16 Die nu onder deselve gelost sullen worden, sult ghy van een maent oudt lossen, na uwe schattinge, voor het gelt van vijf sikelen, na den sikel des heylighdoms: die is twintigh Gera.
17 Maer het eerstgeborene van eene koe, oft het eerstgeborene van een schaep, oft het eerstgeborene van eene geyte, en sult ghy niet lossen; sy zijn heyligh: haer bloet sult ghy sprengen op den altaer, ende haer vet sult ghy aensteken, tot een vyer-offer des lieflicken reucks den HEERE.
18 Ende haer vleesch sal uwe zijn: gelijck de beweeghborst, ende gelijck de rechter schouder, sal ’t uwe zijn.
19 Alle hef-offeren der heylige dingen, die de kinderen Israëls den HEERE sullen offeren, hebb’ ick u gegeven, ende uwen sonen, ende uwe dochteren met u, tot eene eeuwige insettinge: ’t sal een eeuwigh sout-verbont zijn, voor ’t aengesicht des HEEREN, voor u, ende voor uwen zade met u.
20 Oock seyde de HEERE tot Aaron; Ghy en sult in haren lande niet erven, ende ghy en sult geen deel in het midden van haerlieden hebben: Ick ben u deel ende uwe erffenisse, in het midden der kinderen Israëls.
21 Ende siet, den kinderen van Levi, hebb’ ick alle tienden in Israël ter erffenisse gegeven: voor haren dienst, dien sy bedienen, den dienst van de Tente der t’samenkomste.
22 Ende de kinderen Israëls en sullen niet meer naderen tot de Tente der t’samenkomste: om sonde te dragen, [ende ] te sterven.
23 Maer de Leviten, die sullen bedienen den dienst van de Tente der t’samenkomste, ende die sullen hare ongerechtigheyt dragen: het sal eene eeuwige insettinge zijn voor uwe geslachten; ende in het midden der kinderen Israëls en sullen sy geene erffenisse erven.
24 Want de tienden der kinderen Israëls, die sy den HEERE tot een hef-offer sullen offeren, hebb’ ick den Leviten ter erffenisse gegeven: daerom hebb’ ick tot hen geseyt; Sy en sullen in’t midden der kinderen Israëls geene erffenisse erven.
25 Ende de HEERE sprack tot Mose, seggende:
26 Ghy sult oock tot de Leviten spreken, ende tot hen seggen; Wanneer ghy van de kinderen Israëls de tienden sult ontfangen hebben, die ick u voor uwe erffenisse van haerlieden gegeven hebbe; soo sult ghy daer van een hef-offer des HEEREN offeren, de tienden van die tienden;
27 Ende ’t sal u gereeckent worden tot u hef-offer: als koorn van den dorschvloer, ende als de volheyt van de perskuype.
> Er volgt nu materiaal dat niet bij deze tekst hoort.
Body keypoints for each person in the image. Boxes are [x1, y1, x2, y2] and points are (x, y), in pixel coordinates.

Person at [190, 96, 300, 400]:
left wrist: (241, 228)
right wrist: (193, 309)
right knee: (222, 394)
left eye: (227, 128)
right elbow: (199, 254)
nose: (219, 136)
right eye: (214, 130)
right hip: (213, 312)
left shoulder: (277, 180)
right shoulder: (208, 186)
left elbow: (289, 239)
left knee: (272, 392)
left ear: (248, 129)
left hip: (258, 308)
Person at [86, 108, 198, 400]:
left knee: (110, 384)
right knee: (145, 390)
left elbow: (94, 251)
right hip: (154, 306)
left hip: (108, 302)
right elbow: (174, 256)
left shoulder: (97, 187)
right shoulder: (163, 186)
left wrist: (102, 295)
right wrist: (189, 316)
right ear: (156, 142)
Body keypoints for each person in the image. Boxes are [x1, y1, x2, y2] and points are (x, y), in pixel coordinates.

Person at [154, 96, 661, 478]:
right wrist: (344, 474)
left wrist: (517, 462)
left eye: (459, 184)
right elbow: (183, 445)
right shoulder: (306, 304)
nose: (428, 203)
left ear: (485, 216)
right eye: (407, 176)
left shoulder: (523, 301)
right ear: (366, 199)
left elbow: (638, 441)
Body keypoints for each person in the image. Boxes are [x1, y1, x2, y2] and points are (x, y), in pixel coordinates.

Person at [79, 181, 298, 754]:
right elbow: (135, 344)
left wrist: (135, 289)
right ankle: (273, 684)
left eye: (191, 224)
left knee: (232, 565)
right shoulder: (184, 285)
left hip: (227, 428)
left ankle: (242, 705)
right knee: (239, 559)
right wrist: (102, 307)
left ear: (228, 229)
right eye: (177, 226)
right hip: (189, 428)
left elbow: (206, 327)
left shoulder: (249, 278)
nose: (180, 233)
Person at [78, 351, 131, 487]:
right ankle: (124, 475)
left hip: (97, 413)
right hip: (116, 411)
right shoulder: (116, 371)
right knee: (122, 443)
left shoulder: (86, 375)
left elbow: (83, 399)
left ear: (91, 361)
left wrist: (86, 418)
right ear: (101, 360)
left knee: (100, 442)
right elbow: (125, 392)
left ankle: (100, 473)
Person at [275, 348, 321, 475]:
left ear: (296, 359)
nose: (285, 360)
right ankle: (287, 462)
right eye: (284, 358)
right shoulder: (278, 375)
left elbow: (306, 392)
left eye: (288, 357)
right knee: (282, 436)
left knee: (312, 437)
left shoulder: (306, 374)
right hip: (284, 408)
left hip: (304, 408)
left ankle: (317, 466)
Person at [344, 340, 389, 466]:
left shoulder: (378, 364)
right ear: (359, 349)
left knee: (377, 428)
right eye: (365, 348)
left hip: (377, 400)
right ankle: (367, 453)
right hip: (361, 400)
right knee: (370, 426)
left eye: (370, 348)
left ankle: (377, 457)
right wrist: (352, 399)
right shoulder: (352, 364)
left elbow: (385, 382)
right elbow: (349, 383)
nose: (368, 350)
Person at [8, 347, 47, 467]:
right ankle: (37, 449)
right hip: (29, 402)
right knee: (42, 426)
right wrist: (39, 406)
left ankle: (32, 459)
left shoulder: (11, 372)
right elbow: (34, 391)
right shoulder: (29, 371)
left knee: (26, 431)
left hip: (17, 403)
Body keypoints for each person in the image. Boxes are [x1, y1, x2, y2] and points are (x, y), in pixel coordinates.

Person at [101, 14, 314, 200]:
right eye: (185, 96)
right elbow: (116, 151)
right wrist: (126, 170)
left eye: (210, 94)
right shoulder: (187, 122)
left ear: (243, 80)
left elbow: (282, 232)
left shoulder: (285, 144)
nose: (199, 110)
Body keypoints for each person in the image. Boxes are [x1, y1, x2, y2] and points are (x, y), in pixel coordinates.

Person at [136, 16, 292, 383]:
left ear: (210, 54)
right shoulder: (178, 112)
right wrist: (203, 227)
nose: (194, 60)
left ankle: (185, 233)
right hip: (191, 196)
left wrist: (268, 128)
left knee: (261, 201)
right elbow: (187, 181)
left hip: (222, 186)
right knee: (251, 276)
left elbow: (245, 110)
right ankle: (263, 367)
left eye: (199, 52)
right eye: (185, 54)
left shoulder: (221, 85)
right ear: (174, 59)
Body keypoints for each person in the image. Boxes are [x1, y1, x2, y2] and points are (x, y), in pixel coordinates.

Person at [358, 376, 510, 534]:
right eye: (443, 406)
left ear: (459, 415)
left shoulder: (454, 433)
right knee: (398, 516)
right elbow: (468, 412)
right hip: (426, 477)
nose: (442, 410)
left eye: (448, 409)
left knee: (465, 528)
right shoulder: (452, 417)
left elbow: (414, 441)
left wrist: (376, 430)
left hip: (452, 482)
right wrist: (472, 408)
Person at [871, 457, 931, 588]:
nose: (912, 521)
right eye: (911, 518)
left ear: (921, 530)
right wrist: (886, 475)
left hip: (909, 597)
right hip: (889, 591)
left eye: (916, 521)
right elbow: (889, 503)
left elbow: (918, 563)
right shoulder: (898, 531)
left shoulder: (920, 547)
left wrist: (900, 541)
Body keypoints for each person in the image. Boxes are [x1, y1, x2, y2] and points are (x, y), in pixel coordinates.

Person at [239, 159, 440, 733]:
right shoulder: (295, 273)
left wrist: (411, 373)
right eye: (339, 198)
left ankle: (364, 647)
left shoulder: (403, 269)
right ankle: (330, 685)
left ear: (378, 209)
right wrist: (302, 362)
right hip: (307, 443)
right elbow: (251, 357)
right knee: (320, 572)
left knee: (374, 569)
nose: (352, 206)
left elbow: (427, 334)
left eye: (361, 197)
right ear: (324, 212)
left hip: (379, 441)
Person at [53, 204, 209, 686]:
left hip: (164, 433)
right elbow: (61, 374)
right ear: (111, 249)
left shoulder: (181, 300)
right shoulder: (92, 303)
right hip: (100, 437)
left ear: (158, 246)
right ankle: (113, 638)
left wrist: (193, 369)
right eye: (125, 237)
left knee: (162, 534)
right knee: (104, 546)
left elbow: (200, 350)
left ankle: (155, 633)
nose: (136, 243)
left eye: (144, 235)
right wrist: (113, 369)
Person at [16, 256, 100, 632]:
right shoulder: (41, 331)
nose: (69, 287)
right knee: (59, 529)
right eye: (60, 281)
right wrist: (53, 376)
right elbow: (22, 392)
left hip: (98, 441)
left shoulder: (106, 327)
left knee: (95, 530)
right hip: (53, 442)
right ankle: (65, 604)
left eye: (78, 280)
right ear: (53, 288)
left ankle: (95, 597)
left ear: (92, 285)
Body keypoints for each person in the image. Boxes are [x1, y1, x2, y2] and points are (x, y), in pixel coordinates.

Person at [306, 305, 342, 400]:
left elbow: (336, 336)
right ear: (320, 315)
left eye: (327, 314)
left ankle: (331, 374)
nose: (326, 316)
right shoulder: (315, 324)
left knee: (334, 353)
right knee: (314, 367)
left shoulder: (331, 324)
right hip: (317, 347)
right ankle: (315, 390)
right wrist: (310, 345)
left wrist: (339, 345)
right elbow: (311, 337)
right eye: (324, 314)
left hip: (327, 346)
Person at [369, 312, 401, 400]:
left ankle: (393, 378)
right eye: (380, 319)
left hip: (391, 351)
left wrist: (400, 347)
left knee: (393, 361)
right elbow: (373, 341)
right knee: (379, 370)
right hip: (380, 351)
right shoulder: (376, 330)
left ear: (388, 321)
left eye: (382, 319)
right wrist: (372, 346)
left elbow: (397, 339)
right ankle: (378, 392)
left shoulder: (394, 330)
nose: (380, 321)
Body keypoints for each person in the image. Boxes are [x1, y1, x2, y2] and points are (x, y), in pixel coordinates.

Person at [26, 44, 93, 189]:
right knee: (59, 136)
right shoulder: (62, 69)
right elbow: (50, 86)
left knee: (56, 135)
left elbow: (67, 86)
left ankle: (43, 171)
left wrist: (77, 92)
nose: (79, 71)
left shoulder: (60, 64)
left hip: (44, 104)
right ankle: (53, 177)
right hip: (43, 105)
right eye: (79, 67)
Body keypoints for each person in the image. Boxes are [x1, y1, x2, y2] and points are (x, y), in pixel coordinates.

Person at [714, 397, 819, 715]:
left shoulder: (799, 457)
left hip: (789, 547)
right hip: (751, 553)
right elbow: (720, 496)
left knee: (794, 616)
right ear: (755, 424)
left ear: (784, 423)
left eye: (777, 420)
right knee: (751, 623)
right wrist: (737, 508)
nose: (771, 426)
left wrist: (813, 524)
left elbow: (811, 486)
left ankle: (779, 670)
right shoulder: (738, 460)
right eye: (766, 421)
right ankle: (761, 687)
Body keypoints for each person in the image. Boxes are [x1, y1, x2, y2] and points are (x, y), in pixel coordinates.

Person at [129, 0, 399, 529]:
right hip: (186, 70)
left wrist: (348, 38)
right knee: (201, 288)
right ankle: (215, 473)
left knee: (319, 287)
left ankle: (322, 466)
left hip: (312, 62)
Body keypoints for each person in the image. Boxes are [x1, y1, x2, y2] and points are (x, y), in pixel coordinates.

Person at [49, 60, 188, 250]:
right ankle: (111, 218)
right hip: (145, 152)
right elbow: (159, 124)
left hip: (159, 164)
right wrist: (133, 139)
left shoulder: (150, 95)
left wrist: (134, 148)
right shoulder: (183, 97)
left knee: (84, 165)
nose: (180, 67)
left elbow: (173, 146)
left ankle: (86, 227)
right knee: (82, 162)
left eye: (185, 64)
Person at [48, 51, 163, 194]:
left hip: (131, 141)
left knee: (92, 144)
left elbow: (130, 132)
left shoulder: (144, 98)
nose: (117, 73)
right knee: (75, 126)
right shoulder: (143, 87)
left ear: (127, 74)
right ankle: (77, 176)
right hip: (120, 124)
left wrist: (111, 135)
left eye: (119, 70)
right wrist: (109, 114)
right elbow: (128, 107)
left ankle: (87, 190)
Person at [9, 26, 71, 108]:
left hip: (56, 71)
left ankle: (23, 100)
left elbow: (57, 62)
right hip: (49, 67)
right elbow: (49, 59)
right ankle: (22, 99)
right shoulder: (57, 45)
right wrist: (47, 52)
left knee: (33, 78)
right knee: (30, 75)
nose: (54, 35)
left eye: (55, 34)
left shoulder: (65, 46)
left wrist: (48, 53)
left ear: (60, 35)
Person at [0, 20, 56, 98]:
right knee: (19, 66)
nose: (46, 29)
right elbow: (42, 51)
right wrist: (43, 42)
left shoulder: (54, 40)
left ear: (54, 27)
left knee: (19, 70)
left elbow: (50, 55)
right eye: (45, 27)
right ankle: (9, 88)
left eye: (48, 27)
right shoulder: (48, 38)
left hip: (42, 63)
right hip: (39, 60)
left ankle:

28 Alsoo sult ghy oock een hef-offer des HEEREN offeren, van alle uwe tienden, die ghy van de kinderen Israëls sult hebben ontfangen: ende ghy sult daer van des HEEREN hef-offer geven aen den Priester Aaron.
29 Van alle uwe gaven sult ghy allen hef-offer des HEEREN offeren: van al het beste van dien, sijner heyliginge daer van.
30 Ghy sult dan tot hen seggen: Als ghy des selven beste daer van offert, soo sal het den Leviten toegereeckent worden, als een inkomen des dorschvloers, ende als een inkomen der perskuype:
31 Ende ghy sult dat eten in alle plaetsen, ghy ende u huys: want het is u-lieden een loon voor uwen dienst in de Tente der t’samenkomste.
32 Soo en sult ghy daer over geene sonde dragen, als ghy des selven beste daer van offert: ende ghy sult de heylige dingen der kinderen Israëls niet ontheyligen, dat ghy niet en sterft.